Start of MATERIAL PROVIDED

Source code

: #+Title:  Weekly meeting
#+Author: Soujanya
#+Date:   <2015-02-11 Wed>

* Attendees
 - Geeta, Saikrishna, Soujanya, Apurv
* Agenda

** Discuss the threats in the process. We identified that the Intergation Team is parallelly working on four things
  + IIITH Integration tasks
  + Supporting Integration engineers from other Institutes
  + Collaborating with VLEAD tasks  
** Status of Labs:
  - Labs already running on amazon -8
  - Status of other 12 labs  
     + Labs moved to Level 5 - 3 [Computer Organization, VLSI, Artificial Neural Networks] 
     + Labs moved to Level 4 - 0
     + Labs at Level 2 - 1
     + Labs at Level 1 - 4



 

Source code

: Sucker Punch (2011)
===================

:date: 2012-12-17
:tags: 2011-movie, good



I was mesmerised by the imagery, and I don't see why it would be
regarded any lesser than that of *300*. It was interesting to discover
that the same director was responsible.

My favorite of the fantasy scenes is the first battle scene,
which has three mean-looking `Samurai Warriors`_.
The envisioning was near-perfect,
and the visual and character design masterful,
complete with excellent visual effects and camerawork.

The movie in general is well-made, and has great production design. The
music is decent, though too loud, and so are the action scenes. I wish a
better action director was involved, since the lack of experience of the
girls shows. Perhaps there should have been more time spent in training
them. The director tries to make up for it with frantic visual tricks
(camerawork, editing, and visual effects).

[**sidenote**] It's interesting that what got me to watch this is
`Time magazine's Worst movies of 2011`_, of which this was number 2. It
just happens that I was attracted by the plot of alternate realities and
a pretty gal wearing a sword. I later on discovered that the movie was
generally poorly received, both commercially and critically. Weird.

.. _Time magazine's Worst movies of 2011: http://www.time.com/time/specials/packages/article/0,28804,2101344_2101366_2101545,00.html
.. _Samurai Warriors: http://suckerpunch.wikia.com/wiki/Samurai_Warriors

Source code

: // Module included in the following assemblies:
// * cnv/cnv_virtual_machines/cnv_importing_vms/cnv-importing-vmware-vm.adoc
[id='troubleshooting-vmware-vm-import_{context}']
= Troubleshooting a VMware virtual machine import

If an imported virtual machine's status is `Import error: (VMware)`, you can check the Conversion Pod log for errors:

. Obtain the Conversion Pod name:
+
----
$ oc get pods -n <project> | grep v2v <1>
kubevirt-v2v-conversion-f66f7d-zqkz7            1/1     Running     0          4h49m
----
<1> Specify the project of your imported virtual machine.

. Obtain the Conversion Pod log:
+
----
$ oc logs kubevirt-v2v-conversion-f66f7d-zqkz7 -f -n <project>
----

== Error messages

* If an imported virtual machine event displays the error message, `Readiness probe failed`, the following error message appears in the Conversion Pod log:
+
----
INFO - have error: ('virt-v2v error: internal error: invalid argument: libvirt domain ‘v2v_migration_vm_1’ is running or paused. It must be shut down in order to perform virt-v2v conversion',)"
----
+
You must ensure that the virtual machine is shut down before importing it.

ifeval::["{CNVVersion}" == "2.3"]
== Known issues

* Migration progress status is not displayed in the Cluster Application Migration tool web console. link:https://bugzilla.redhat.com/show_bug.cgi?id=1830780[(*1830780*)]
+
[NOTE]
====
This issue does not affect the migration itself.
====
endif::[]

End of MATERIAL PROVIDED
Start of MATERIAL PROVIDED

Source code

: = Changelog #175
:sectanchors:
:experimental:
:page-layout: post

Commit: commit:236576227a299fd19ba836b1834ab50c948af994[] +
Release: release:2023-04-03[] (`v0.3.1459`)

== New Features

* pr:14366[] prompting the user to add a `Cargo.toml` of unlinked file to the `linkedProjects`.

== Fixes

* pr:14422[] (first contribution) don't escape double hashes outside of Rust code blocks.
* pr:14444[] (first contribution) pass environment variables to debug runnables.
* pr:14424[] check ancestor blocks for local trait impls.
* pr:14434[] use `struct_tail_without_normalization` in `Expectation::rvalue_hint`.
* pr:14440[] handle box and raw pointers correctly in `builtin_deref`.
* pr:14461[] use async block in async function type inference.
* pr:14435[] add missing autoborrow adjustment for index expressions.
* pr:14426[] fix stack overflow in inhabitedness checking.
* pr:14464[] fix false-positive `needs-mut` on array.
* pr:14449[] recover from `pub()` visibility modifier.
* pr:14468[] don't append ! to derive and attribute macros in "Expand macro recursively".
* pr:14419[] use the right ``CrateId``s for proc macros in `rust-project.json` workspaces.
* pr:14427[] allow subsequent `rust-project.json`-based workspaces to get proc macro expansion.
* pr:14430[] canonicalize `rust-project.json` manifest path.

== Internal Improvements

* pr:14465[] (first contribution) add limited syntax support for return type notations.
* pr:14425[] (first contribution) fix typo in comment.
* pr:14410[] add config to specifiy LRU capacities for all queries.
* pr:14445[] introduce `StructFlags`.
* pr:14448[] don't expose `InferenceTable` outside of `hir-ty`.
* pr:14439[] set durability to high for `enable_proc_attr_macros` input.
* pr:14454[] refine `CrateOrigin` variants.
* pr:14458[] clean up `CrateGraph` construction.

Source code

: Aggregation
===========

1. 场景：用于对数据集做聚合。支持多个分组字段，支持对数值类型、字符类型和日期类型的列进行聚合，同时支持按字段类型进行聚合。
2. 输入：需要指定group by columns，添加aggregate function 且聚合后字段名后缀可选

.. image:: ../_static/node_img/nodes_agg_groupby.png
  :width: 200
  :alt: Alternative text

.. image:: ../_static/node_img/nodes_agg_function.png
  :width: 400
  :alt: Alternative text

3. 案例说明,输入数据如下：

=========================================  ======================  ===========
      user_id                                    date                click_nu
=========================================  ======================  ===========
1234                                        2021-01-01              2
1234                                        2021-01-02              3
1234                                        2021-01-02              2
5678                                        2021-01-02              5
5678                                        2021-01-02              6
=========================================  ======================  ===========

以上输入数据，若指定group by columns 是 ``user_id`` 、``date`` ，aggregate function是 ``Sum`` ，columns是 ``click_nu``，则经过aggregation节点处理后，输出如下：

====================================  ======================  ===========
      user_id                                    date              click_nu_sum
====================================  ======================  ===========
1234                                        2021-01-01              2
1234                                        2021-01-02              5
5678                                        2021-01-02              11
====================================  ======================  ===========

End of MATERIAL PROVIDED

*PROBLEM*. Check every line of the records, and copy the ones that hold the word "type".

*ANSWER BELOW*.
* pr:14461[] use async block in async function type inference.
* pr:14465[] (first contribution) add limited syntax support for return type notations.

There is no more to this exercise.